My point being, sometimes an older horse can do it, but like PNW said there are so many more factors out there.

What PNW says, 100%.

If you don’t feel you have the experience to feel if your horse is scoped out at a particular height, is there a more advanced rider (your trainer?) who can do this? I had a Children’s Hunter that could physically jump 3’6", and was wiling to do it, but he started struggling at that height and lost his nice, round hunter jump. My trainers both spent a bit of time jumping him around bigger courses to see if it was a training or a scope thing, and it turned out to be scope. He was lovely at 3’, but past 3’3" he began to feel unhappy.

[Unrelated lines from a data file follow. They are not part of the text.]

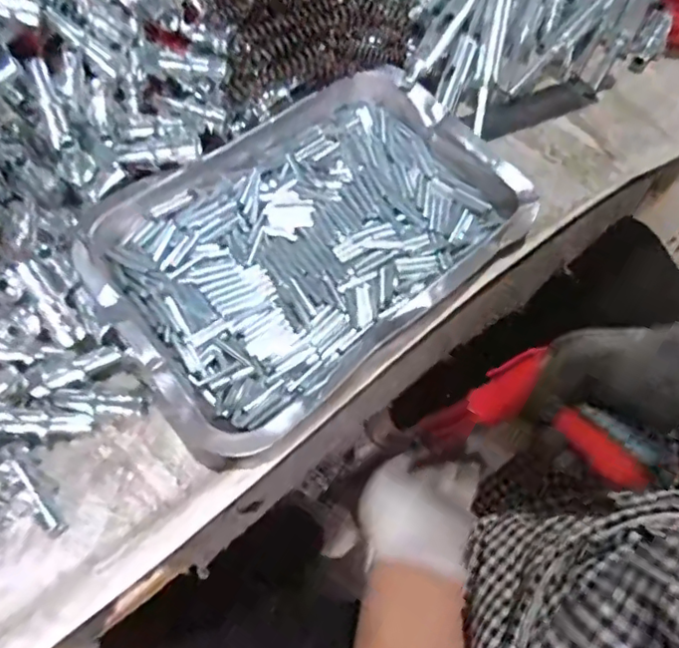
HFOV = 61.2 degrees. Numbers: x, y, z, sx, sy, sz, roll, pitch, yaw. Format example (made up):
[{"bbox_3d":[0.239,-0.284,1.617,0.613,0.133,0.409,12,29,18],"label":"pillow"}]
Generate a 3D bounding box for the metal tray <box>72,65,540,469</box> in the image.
[{"bbox_3d":[-0.021,-0.057,0.361,0.256,0.030,0.179,-40,75,-17],"label":"metal tray"}]

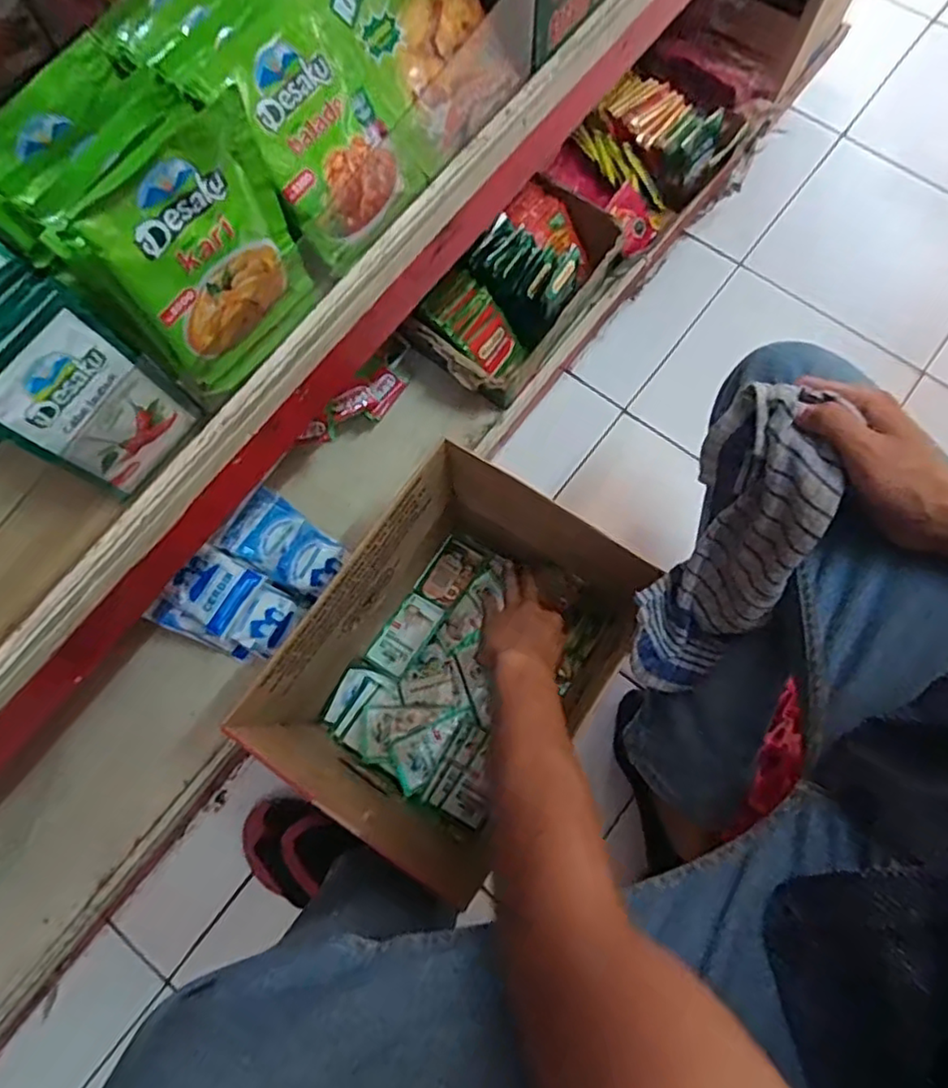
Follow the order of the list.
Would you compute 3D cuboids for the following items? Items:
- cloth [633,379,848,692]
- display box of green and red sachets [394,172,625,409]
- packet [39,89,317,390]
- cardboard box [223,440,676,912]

It really does have so much to do with the rider, too, in those cases where scope isn’t a thing. My young horse has the scope and general athletic ability to do GP (I’m not lying, barn blind, or exaggerating- he’s incredible), but the truth is that whether or not we ever get to that level is going to be almost entirely up to me. Um, which probably means we won’t get there without a ton of help, or at all. I have zero doubt that if he was with a good pro he’d be on that trajectory, but he is stuck with his little old ammy rider and that means he is limited.